Sherlock Holmes was not the first fictional detective, but he is the best known. Stage, television, film, and print appearances--beyond those by Doyle--number in the tens of thousands, and no one who writes crime fiction today can ignore the character or the principles he practiced, including this one:
"When you have eliminated the impossible, whatever remains, however improbable, must be the truth."
Sherlock Homes (Basil Rathbone) and John Watson (Nigel Bruce), in a 1943 film |
Activities
Vocabulary Exercise
Match the words to their meaning. Answers in the first comment.
- archnemesis
- compelled
- consults
- deduction
- forensic
- hiatus
- ingenious
- knottiest
- sensational
- vivid
- break; interruption
- gives advice
- most difficult
- exaggerated for dramatic effect
- lively; realistic
- greatest enemy
- forced
- working from facts to a conclusion
- clever; brilliant
- for use in solving crimes
Questions
Answer the following questions in your own words. Suggested answers in the first comment.
- Is Sherlock Holmes a real person?
- What sorts of techniques does Holmes use to solve crimes?
- What character supposedly "wrote" the Holmes stories? How is he related to Holmes?
- What caused trouble for Arthur Conan Doyle and his publishers? How did Doyle fix the problem?

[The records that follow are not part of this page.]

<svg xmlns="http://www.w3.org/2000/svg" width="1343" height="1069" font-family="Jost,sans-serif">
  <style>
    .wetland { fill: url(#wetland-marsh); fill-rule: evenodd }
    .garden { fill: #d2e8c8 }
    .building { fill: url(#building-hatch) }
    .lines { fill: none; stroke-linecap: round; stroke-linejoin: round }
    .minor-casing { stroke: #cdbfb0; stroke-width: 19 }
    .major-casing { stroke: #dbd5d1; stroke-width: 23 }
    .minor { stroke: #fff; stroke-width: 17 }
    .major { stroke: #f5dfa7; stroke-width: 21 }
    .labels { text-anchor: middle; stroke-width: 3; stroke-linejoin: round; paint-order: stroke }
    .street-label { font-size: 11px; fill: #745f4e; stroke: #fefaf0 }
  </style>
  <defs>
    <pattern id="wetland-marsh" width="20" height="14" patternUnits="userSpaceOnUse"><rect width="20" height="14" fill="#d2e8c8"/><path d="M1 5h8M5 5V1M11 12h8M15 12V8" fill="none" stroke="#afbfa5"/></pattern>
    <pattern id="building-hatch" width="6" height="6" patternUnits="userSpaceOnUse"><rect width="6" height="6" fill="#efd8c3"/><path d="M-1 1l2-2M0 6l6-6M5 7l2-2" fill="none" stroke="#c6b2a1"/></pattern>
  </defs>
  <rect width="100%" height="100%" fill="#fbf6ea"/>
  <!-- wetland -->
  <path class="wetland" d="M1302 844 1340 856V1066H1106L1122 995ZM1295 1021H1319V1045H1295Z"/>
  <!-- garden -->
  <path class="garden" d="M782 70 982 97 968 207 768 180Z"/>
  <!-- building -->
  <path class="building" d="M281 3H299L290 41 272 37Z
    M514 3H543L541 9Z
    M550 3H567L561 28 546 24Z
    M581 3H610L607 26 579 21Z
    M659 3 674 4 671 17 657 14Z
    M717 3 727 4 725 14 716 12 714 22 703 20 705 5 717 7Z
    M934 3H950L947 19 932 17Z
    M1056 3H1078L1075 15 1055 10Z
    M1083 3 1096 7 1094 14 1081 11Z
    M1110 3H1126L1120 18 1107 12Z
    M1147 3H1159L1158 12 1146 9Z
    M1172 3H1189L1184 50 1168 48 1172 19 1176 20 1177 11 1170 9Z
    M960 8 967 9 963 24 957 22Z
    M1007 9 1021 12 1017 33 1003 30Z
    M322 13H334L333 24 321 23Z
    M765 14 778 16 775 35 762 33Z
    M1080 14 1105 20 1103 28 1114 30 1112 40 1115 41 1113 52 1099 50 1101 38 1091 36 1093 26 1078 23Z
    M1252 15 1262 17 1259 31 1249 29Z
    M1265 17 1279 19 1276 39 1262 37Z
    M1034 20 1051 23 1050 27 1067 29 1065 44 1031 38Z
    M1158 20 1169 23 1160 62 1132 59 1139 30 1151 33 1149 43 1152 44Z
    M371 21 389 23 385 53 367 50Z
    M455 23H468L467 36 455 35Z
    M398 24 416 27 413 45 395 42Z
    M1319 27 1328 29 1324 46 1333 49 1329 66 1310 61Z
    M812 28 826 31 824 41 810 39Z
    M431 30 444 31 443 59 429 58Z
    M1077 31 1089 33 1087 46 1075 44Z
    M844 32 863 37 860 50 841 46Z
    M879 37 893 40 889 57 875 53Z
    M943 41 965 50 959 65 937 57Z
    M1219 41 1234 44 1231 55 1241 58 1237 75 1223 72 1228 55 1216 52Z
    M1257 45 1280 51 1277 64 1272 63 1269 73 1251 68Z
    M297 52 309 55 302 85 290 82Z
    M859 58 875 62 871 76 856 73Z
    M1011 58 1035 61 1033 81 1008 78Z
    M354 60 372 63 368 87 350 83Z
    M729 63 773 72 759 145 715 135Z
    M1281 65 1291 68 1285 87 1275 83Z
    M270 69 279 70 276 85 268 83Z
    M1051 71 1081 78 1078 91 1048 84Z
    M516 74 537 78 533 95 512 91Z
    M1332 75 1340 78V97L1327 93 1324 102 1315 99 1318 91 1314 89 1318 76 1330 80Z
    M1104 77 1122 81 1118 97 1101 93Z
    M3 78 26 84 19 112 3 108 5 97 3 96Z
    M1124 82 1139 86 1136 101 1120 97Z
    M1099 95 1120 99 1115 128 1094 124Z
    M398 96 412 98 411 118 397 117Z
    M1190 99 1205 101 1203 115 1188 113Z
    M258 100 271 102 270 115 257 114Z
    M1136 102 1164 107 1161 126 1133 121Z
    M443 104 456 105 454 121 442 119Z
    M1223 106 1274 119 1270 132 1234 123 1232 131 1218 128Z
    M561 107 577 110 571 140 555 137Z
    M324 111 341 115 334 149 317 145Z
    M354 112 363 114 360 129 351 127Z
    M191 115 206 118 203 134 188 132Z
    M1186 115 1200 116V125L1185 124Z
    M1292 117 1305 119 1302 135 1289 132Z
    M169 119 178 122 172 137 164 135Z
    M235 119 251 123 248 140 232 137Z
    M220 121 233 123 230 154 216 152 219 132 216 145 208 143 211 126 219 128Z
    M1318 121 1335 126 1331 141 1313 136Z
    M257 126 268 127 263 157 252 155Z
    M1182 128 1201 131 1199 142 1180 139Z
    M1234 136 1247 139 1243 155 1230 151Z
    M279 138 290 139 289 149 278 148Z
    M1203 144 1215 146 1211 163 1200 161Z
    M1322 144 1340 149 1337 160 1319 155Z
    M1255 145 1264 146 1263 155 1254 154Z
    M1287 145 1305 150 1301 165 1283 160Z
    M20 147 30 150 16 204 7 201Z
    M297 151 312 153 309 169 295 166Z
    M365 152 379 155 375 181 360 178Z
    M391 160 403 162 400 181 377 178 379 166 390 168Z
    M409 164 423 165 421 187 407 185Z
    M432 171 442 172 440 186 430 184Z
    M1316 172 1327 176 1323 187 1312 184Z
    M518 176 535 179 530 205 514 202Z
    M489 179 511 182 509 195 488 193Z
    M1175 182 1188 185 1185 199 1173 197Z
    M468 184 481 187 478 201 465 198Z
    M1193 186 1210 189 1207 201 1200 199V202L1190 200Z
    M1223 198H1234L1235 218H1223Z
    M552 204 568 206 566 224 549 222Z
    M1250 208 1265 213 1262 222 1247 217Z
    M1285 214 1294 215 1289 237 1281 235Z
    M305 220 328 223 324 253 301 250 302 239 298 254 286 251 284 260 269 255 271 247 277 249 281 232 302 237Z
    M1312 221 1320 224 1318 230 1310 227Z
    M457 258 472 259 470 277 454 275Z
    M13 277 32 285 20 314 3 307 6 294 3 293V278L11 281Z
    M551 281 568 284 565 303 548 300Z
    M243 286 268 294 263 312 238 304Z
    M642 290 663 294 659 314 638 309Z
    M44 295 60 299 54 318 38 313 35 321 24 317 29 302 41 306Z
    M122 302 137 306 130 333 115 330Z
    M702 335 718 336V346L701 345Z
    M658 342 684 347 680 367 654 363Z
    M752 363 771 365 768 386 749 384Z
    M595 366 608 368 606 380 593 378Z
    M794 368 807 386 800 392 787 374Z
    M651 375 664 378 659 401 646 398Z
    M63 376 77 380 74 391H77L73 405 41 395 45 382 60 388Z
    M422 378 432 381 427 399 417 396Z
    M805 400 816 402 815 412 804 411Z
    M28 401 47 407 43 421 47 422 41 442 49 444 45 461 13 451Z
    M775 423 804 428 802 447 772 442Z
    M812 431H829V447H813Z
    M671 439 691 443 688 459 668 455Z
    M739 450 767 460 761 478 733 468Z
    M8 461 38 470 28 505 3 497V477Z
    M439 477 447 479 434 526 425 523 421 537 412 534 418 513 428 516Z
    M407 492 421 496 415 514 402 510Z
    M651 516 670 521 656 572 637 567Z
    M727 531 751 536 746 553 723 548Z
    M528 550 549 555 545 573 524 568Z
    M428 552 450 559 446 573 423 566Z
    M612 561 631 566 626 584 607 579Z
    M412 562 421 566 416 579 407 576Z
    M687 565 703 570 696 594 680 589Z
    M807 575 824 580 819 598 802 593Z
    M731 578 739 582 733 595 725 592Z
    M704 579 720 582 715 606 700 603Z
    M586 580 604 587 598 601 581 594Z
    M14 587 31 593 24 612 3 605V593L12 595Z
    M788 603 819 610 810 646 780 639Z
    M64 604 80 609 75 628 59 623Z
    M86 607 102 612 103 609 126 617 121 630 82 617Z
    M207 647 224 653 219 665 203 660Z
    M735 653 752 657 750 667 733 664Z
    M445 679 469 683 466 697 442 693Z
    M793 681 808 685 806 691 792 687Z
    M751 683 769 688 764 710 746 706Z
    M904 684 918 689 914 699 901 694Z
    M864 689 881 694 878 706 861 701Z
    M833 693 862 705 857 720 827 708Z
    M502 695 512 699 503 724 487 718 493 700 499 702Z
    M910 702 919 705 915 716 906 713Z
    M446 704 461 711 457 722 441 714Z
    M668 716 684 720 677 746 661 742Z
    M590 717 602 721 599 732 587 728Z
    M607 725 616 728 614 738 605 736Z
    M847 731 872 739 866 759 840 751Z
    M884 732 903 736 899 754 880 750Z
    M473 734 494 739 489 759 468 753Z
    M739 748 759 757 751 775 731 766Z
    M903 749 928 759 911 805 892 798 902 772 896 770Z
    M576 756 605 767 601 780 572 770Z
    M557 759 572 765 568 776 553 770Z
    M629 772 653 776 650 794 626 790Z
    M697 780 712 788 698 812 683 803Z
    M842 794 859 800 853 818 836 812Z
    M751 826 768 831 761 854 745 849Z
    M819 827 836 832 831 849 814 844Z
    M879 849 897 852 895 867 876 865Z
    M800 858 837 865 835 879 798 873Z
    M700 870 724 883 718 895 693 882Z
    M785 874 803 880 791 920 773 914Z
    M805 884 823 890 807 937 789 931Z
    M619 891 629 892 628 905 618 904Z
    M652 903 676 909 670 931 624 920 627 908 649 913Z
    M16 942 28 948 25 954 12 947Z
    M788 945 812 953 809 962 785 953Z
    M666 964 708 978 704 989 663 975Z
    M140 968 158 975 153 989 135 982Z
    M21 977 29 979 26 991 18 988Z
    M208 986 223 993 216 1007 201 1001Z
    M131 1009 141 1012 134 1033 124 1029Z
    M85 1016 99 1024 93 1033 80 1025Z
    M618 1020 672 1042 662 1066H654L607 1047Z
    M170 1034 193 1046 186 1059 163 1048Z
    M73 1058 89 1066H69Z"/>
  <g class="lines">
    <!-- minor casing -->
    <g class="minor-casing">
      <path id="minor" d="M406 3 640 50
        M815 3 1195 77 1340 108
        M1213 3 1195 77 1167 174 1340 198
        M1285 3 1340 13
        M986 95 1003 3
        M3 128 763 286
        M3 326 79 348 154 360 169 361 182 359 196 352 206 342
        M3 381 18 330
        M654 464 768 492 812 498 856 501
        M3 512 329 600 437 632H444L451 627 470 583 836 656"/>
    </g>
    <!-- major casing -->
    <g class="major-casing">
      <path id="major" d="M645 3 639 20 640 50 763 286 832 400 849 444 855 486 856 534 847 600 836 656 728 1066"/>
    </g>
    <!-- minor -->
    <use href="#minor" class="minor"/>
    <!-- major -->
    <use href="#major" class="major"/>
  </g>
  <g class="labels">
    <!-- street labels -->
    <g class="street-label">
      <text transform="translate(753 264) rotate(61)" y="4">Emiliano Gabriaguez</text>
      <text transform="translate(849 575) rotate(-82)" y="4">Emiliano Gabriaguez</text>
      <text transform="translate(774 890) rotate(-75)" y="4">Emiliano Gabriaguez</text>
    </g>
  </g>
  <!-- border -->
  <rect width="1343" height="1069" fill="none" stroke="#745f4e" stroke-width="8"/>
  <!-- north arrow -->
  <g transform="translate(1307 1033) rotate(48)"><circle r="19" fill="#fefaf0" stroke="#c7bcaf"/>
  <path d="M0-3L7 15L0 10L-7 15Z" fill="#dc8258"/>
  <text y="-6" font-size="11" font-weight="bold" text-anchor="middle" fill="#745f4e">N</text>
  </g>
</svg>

- What does this mean: "When you have eliminated the impossible, whatever remains, however improbable, must be the truth."
Answers to the Activities
ReplyDeleteVocabulary: 1. f; 2. g; 3. b; 4. h; 5. j; 6. a; 7. i; 8. c; 9. d; 10. e
Questions (suggested answers; yours may be slightly different)
1. No, Sherlock Holmes is not a real person. He is a fictional character, but some people think he is real.
2. Holmes uses highly scientific methods, such as observation, logical deduction, and forensic science, to solve crimes.
3. Dr. John Watson, Holmes's roommate and friend, was supposedly the biographer of Sherlock Holmes.
4. Arthur Conan Doyle "killed off" Holmes (because he was tired of writing the stories). The readers complained so much that he had to find a way to "bring him back."
5. The saying, "When you have eliminated the impossible, whatever remains, however improbable, must be the truth," means that, given several theories, you should disprove as many as you can. The one that you cannot disprove, even if it seems unlikely, must be the correct one.